WHAT THE TASK REQUIRES | In the copy, every line of the material that follows must appear exactly, and no pictures should.

DATASET SECTION |
● ● ● ● ●
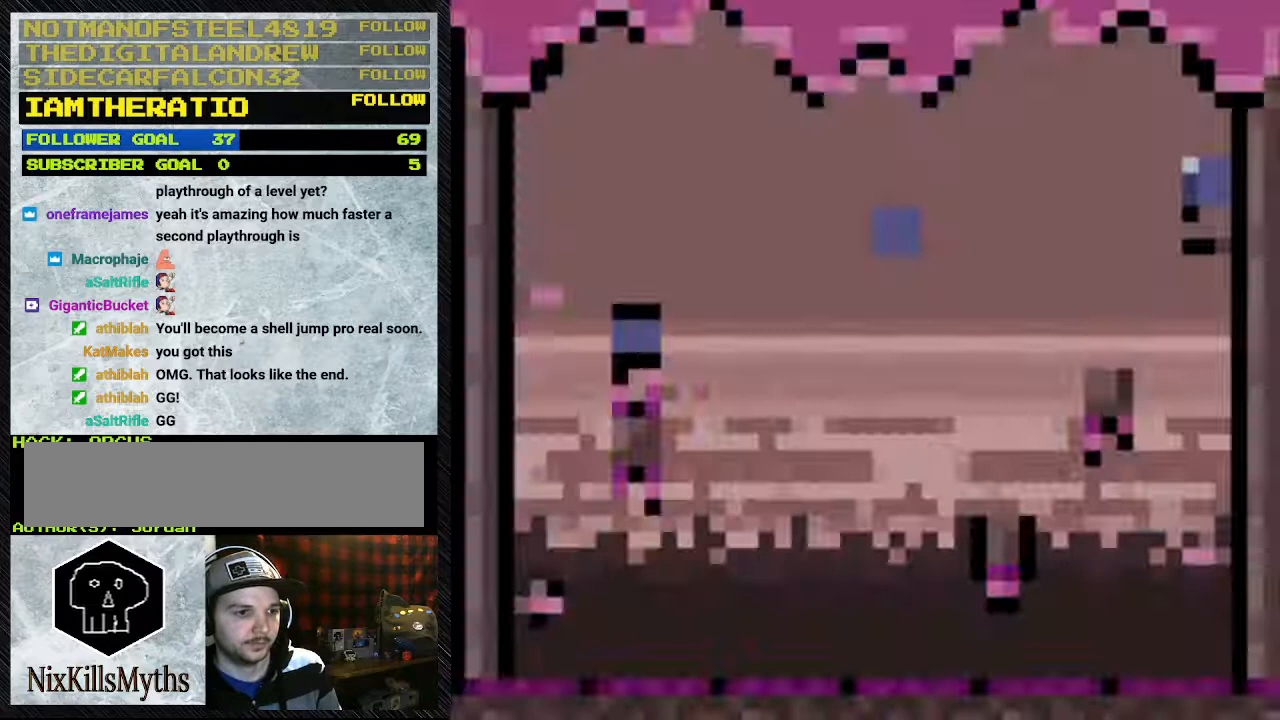
{"buttons": ["Y", "DPAD_DOWN"], "events": []}
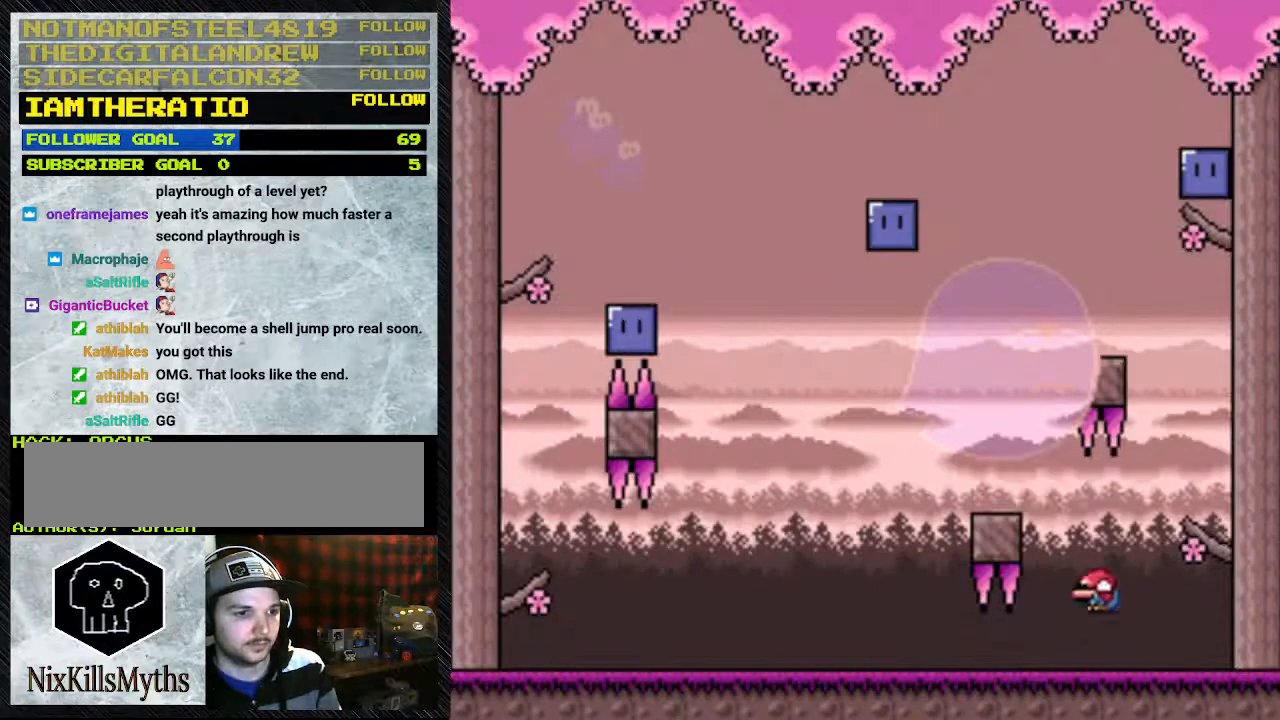
{"buttons": ["B", "Y", "DPAD_RIGHT"], "events": [[67, "B", "down"], [67, "DPAD_DOWN", "up"], [67, "DPAD_LEFT", "down"], [200, "B", "up"], [267, "DPAD_LEFT", "up"], [333, "DPAD_DOWN", "down"], [400, "DPAD_DOWN", "up"], [400, "DPAD_RIGHT", "down"], [467, "B", "down"]]}
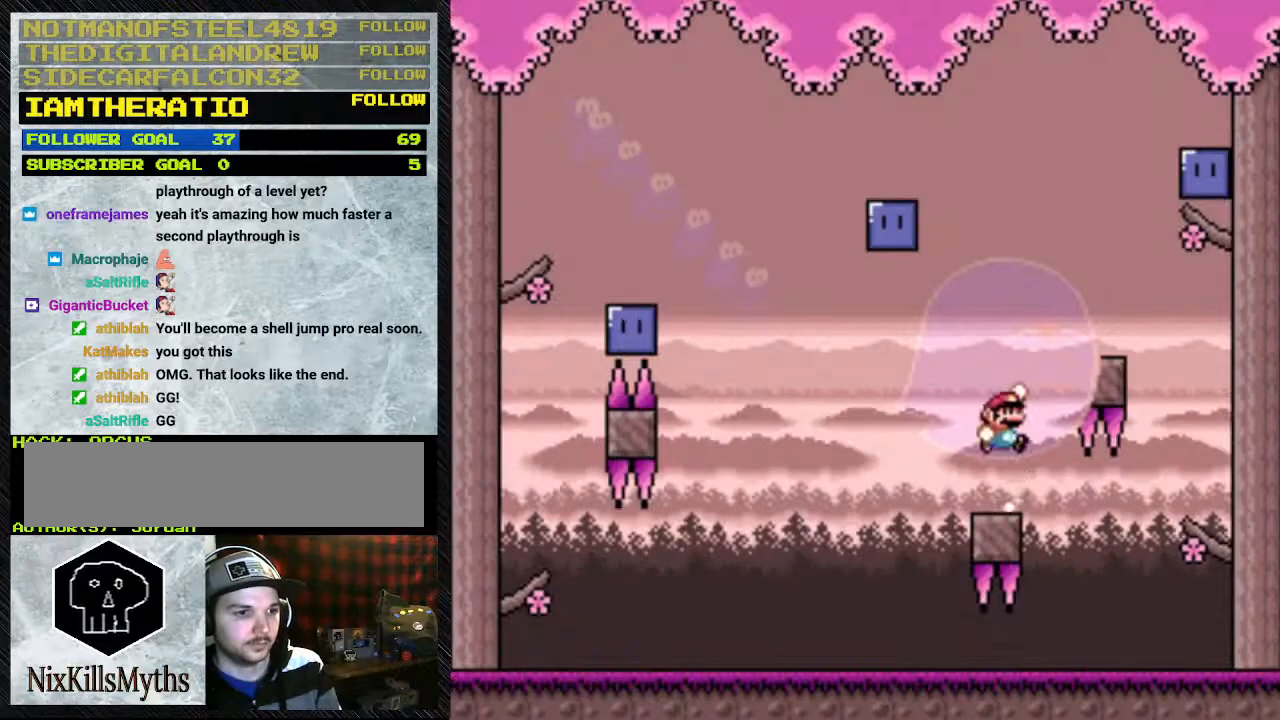
{"buttons": ["B", "Y"], "events": [[267, "B", "up"], [367, "DPAD_LEFT", "down"], [367, "DPAD_RIGHT", "up"], [500, "B", "down"], [500, "DPAD_LEFT", "up"]]}
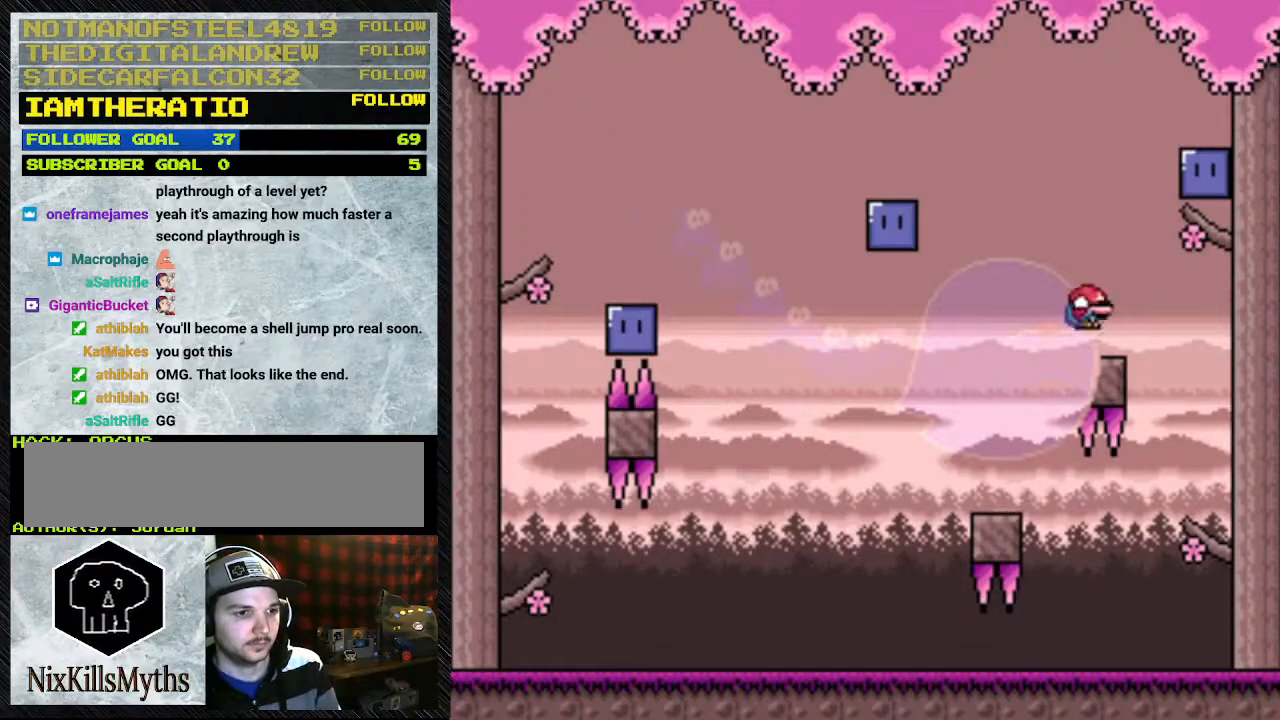
{"buttons": ["DPAD_RIGHT"], "events": [[100, "DPAD_RIGHT", "down"], [500, "B", "up"], [500, "Y", "up"]]}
● ● ● ● ●
TASK OUTPUT |
{"buttons": ["Y", "DPAD_DOWN"], "events": []}
{"buttons": ["B", "Y", "DPAD_RIGHT"], "events": [[67, "B", "down"], [67, "DPAD_DOWN", "up"], [67, "DPAD_LEFT", "down"], [200, "B", "up"], [267, "DPAD_LEFT", "up"], [333, "DPAD_DOWN", "down"], [400, "DPAD_DOWN", "up"], [400, "DPAD_RIGHT", "down"], [467, "B", "down"]]}
{"buttons": ["B", "Y"], "events": [[267, "B", "up"], [367, "DPAD_LEFT", "down"], [367, "DPAD_RIGHT", "up"], [500, "B", "down"], [500, "DPAD_LEFT", "up"]]}
{"buttons": ["DPAD_RIGHT"], "events": [[100, "DPAD_RIGHT", "down"], [500, "B", "up"], [500, "Y", "up"]]}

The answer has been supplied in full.